I ask Thurman if he knew it was a special fight while he was in the ring. In typical understatement, he’ll simply say, “It was competitive and I knew that.”
From there, he breaks down the fight, mixing in his internal dialogue as the rounds piled up and it was clear that the bout was going to go down to the wire.
“The fight started the way that I wanted to, then it started to slip away from me, and then I pulled it back into control,” he recalled. “What ended up happening was I won the majority of the first four rounds the way I wanted to win them and then the fifth, sixth and seventh didn’t go the way that I wanted it to. His (Porter’s) aggressiveness and maybe a little bit of my lack of offense or overall ring generalship that just wasn’t on point. I knew that the judges might have scored the majority of those rounds in his favor and it was going to be in my best interest to win the eighth round. So I did win the eighth round.”
In a dead even fight against one of the top 147-pounders in the world, Thurman’s mind and focus were clear as he walked back to his corner after the eighth stanza.

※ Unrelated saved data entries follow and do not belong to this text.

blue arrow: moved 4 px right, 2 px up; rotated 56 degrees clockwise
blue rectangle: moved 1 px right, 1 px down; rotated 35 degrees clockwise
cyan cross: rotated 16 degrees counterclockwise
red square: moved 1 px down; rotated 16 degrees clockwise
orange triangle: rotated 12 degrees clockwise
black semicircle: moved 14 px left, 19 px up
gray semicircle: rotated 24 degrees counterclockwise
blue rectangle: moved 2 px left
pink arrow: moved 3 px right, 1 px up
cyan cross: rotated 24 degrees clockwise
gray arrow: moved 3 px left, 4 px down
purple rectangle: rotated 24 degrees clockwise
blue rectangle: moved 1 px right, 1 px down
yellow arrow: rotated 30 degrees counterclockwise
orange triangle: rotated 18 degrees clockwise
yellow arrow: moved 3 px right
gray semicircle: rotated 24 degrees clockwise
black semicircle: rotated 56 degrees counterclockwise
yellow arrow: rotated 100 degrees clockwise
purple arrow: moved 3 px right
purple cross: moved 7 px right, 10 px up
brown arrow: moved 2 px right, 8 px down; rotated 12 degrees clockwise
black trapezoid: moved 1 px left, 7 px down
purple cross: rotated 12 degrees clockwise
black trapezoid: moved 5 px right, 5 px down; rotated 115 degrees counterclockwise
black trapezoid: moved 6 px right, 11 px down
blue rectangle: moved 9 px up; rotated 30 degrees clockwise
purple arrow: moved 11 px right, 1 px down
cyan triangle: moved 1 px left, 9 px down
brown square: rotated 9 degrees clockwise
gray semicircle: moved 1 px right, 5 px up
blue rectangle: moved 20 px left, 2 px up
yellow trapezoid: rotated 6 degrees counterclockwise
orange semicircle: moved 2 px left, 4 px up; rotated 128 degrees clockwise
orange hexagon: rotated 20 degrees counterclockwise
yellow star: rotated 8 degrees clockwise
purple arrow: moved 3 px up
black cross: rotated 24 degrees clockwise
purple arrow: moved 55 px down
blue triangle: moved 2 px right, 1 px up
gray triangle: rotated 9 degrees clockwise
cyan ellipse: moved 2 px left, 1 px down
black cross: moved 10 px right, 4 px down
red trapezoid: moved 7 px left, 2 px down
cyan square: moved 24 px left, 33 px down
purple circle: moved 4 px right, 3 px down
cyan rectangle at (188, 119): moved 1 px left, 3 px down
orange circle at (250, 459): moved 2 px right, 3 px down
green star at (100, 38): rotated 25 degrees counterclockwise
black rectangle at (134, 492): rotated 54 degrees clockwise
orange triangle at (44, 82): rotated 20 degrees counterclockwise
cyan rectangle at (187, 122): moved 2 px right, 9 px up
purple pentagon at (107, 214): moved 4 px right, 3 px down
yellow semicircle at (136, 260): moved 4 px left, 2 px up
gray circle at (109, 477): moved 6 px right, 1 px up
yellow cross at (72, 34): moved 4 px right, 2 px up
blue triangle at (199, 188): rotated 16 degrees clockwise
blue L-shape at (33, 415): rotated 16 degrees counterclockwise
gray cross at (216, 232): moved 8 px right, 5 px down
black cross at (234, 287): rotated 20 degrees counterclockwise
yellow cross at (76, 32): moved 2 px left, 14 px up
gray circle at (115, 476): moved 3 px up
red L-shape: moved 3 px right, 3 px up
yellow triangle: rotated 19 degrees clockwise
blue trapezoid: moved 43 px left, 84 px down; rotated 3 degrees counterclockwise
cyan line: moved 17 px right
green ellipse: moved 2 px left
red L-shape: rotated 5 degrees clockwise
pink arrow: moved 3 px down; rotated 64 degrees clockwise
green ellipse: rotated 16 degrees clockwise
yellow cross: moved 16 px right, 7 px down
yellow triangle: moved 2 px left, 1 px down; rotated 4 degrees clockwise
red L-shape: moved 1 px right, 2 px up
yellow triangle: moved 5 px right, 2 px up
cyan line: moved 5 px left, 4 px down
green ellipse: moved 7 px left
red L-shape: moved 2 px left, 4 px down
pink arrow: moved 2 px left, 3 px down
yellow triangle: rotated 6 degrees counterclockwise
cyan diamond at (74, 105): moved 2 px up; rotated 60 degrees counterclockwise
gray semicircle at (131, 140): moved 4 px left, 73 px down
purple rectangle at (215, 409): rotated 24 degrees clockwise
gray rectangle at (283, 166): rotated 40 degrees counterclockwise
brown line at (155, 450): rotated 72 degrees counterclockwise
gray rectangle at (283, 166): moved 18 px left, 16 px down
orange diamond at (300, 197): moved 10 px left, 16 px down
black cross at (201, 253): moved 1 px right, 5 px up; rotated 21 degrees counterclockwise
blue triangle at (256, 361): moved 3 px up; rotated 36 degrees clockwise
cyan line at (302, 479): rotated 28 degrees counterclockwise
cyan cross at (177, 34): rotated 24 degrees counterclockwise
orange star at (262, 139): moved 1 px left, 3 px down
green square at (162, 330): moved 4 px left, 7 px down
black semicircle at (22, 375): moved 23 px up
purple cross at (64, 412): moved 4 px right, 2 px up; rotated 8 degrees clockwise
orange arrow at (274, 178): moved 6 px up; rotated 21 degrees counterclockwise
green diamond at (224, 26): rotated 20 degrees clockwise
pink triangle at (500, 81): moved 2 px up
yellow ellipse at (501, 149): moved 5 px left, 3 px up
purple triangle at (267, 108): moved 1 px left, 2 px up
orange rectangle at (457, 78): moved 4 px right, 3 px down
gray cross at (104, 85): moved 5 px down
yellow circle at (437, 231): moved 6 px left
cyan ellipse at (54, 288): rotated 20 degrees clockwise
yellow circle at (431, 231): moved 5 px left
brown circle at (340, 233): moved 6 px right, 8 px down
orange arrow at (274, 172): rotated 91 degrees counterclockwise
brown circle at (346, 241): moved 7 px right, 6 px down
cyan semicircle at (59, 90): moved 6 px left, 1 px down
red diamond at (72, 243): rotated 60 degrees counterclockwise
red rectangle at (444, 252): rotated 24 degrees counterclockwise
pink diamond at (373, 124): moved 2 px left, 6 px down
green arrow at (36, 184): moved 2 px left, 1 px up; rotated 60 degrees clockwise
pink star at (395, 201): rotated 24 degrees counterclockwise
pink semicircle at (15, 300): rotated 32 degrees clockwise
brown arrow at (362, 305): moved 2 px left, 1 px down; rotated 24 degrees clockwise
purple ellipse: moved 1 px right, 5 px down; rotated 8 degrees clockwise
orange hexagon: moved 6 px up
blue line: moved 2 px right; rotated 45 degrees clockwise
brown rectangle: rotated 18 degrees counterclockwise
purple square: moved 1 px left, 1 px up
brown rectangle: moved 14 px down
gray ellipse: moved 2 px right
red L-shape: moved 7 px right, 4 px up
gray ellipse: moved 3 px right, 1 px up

“I sat back down and I said, ‘Keith, man, you are a betting man, and I’m pretty darn sure that this fight is a draw right now. Well this is not a 12-round fight anymore. You’re in a four-round fight; welcome back to the amateurs. You have to beat Shawn Porter for these four rounds – box smart, do what you have to do, don’t make any slip-ups, don’t let him hold you on the ropes, don’t give the judges any reason to give the kid these rounds. You need these rounds.’”
He got them, with all three judges rendering 115-113 scores for Thurman. In a 27-0, 1 NC career, this was the most important win, and one he wasn’t going to let get away from him.
“Nobody came to watch this fight become a draw,” he said. “I needed to win. I just dug deep, boxed smart and did what I had to do to get the victory.”
Over the course of those 12 rounds, the knockout artist proved that he could box, bang, adjust on the fly, and show those intangibles that lift good fighters into a different category. On Saturday, he’ll be asked to do it all again when he faces Philadelphia’s Garcia. For most, such a big fight produces a level of pressure that can be tough to deal with when the bell rings. Double that for someone trying to keep an “0” in his loss column. But again, Thurman flips the script on conventional wisdom.
“I got an ‘0’ and I’m not afraid to let it go,” he said. “If you can beat me, beat me. I’m a great fighter. I’m welterweight champion and I’ve been a great fighter since I was in the amateurs, always ranked at the top. I made a statement today in the gym, just talking, that if Keith Thurman was a liquor bottle, I’d be top shelf. (Laughs) I’m just a great fighter, and that means that nobody can beat Keith Thurman unless they’re a great fighter. If you’re the better man than me, I’m going to shake your hand and say, ‘Congratulations,’ because you didn’t beat a chump. And only another great man can beat me. And every single time that I step into the ring, no matter how great you are, I’m putting forth my best effort and it’s not easy to beat Keith Thurman when he puts forth his best effort. So that’s why I’m not afraid to let it go.”
That doesn’t mean he is expecting to, because for everything Keith Thurman knows about his day job, the one thing he doesn’t know is how to lose.
“I’ve got a lot of pride, a lot of determination and I don’t back down for nobody.”